§ **Task instructions**
Every line of the data below must be given again exactly.

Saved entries
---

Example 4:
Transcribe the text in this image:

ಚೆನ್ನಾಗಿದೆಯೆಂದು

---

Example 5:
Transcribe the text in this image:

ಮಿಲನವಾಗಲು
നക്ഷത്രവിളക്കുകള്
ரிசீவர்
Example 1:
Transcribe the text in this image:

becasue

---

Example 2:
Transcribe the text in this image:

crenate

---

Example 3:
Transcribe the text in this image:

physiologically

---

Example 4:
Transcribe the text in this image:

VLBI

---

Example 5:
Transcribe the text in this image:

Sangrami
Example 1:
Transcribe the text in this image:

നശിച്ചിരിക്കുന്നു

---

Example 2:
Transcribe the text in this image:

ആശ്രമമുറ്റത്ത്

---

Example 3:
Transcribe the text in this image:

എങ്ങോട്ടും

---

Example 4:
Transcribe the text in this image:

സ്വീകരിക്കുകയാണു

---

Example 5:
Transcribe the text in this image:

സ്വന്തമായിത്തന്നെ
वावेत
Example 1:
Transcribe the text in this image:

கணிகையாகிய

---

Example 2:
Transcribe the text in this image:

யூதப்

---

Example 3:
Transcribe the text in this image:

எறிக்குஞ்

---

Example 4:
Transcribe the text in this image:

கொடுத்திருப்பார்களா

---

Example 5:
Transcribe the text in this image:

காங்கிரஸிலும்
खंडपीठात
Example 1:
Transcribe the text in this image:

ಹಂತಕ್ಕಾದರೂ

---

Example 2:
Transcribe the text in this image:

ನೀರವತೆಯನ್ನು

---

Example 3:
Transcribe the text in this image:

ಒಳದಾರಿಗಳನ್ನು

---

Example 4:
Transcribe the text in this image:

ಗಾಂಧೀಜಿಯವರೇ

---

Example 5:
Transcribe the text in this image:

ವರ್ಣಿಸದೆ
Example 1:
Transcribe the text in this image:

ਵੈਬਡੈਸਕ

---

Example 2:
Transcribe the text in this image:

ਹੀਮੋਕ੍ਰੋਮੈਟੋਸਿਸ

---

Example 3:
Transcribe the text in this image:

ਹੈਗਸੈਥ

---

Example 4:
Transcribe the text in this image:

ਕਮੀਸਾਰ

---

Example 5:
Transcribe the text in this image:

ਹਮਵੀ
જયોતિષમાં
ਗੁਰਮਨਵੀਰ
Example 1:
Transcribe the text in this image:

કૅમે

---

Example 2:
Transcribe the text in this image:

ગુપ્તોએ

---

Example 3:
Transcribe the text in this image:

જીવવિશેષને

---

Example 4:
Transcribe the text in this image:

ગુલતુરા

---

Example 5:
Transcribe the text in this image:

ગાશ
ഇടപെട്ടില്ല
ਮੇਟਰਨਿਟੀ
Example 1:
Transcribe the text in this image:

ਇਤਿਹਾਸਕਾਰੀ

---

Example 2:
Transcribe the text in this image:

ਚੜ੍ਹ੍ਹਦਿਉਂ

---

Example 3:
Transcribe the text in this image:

§ **Problem solution**
---

Example 4:
Transcribe the text in this image:

ಚೆನ್ನಾಗಿದೆಯೆಂದು

---

Example 5:
Transcribe the text in this image:

ಮಿಲನವಾಗಲು
നക്ഷത്രവിളക്കുകള്
ரிசீவர்
Example 1:
Transcribe the text in this image:

becasue

---

Example 2:
Transcribe the text in this image:

crenate

---

Example 3:
Transcribe the text in this image:

physiologically

---

Example 4:
Transcribe the text in this image:

VLBI

---

Example 5:
Transcribe the text in this image:

Sangrami
Example 1:
Transcribe the text in this image:

നശിച്ചിരിക്കുന്നു

---

Example 2:
Transcribe the text in this image:

ആശ്രമമുറ്റത്ത്

---

Example 3:
Transcribe the text in this image:

എങ്ങോട്ടും

---

Example 4:
Transcribe the text in this image:

സ്വീകരിക്കുകയാണു

---

Example 5:
Transcribe the text in this image:

സ്വന്തമായിത്തന്നെ
वावेत
Example 1:
Transcribe the text in this image:

கணிகையாகிய

---

Example 2:
Transcribe the text in this image:

யூதப்

---

Example 3:
Transcribe the text in this image:

எறிக்குஞ்

---

Example 4:
Transcribe the text in this image:

கொடுத்திருப்பார்களா

---

Example 5:
Transcribe the text in this image:

காங்கிரஸிலும்
खंडपीठात
Example 1:
Transcribe the text in this image:

ಹಂತಕ್ಕಾದರೂ

---

Example 2:
Transcribe the text in this image:

ನೀರವತೆಯನ್ನು

---

Example 3:
Transcribe the text in this image:

ಒಳದಾರಿಗಳನ್ನು

---

Example 4:
Transcribe the text in this image:

ಗಾಂಧೀಜಿಯವರೇ

---

Example 5:
Transcribe the text in this image:

ವರ್ಣಿಸದೆ
Example 1:
Transcribe the text in this image:

ਵੈਬਡੈਸਕ

---

Example 2:
Transcribe the text in this image:

ਹੀਮੋਕ੍ਰੋਮੈਟੋਸਿਸ

---

Example 3:
Transcribe the text in this image:

ਹੈਗਸੈਥ

---

Example 4:
Transcribe the text in this image:

ਕਮੀਸਾਰ

---

Example 5:
Transcribe the text in this image:

ਹਮਵੀ
જયોતિષમાં
ਗੁਰਮਨਵੀਰ
Example 1:
Transcribe the text in this image:

કૅમે

---

Example 2:
Transcribe the text in this image:

ગુપ્તોએ

---

Example 3:
Transcribe the text in this image:

જીવવિશેષને

---

Example 4:
Transcribe the text in this image:

ગુલતુરા

---

Example 5:
Transcribe the text in this image:

ગાશ
ഇടപെട്ടില്ല
ਮੇਟਰਨਿਟੀ
Example 1:
Transcribe the text in this image:

ਇਤਿਹਾਸਕਾਰੀ

---

Example 2:
Transcribe the text in this image:

ਚੜ੍ਹ੍ਹਦਿਉਂ

---

Example 3:
Transcribe the text in this image:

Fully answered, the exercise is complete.